▶ _Excerpt to read_:
=-=-=

Image courtesy of Japan Airlines and Boom Supersonic

(Japan Airlines and Boom Supersonic)

Boom Supersonic is attempting to become the first company to re-launch supersonic commercial air travel since the Concorde’s final flight in October 2003.

At the 2018 Farnborough International Air Show, Avionics caught up with Boom CEO Blake Scholl to discuss the selection of cockpit technologies, a flight testing timeline and what will become an open competition for internet service and a satcom antenna on Boom’s eventual airliner.

The Boom team is currently working on assembly of the subscale demonstrator aircraft that they intend to start flight testing in California in 2019. A separate team is working on the full-scale production model of Boom’s future jet. Japan Airlines was confirmed as the OEM’s launch customer in December 2017, investing $10 million in the company and committing to the purchase of 20 aircraft.

=-=-=

▶ _Listed entries_:
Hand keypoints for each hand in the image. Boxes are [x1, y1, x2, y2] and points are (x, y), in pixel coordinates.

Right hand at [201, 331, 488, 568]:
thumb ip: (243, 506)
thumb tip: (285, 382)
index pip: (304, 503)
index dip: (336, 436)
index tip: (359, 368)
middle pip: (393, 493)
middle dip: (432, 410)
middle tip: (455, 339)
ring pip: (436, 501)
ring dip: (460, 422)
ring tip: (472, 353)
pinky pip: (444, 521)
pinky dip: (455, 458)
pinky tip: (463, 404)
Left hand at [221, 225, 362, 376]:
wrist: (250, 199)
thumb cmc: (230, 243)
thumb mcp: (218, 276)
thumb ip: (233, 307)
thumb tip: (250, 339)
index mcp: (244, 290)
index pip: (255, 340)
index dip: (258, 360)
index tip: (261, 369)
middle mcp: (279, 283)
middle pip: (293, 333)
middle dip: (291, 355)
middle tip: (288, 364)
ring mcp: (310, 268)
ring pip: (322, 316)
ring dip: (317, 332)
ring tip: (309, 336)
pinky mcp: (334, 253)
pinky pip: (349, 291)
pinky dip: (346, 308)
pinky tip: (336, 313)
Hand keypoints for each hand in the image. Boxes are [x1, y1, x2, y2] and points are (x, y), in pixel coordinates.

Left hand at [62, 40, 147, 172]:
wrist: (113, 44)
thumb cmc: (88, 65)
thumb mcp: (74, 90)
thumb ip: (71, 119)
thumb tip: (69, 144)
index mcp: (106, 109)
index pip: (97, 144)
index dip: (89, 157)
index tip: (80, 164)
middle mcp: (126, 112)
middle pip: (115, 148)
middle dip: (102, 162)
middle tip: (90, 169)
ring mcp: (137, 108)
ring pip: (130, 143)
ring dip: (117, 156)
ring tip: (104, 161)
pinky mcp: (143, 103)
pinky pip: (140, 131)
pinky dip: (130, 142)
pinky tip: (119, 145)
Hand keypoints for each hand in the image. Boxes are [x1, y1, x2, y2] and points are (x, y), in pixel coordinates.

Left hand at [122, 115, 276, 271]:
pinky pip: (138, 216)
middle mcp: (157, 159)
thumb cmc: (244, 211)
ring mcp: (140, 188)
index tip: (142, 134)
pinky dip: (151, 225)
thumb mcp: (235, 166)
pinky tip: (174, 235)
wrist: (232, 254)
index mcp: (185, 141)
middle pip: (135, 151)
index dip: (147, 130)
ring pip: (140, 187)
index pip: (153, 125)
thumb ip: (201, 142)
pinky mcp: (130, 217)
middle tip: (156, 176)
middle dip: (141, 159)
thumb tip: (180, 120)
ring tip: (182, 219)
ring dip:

=-=-=

▶ _Exercise set_:
- a) Using the Boom Supersonic article, decide whether each statement agrees with it: (i) the Concorde's final flight took place in October 2003; (ii) Boom plans to begin flight testing its subscale demonstrator in Texas; (iii) Japan Airlines committed to buying 20 aircraft. Answer yes or no for each and quote the deciding words.
- b) Pick up the Boom Supersonic article after its final sentence and continue writing it.
The entries have no connection to the Boom Supersonic article.

▶ _Answers to this exercise_:
- a)
(i) Yes: "since the Concorde’s final flight in October 2003"
(ii) No: "intend to start flight testing in California in 2019"
(iii) Yes: "committing to the purchase of 20 aircraft"

- b)
During the recent 2018 AIAA Aviation Forum, Scholl and other companies working on future supersonic airframes said that one of the key components that need to improve to enable the return of supersonic air travel is engine technology. Scholl’s team of engineers in Denver have completed wing spar and low temperature trials for their demonstrator. A second, separate engineering team is working on the final product, which is expected to enter into service in 2025.

 

Who are some of the main avionics suppliers for the ‘Baby Boom’ demonstrator aircraft?

The demonstrator is supersonic and it will be capable of flying at Mach 2.2, the same as the production airplane. Regarding the avionics on that, there are a few different suppliers; there are some units from Northrop Grumman, Honeywell Aerospace and Avidyne as well.

 

When you compare the type of avionics configuration for flying at supersonic speeds versus subsonic, what are some of the main avionics systems that will enable Mach 2.2?

From an avionics perspective, the air data computer is a big deal. Also, for the production aircraft fly-by-wire is more important to supersonic than it is to subsonic, although there is not a lot else that is really different. There are some systems automation, but we have found that the automation and fly-by-wire aspects are not that different than what you would find in any major Part 25 aircraft today.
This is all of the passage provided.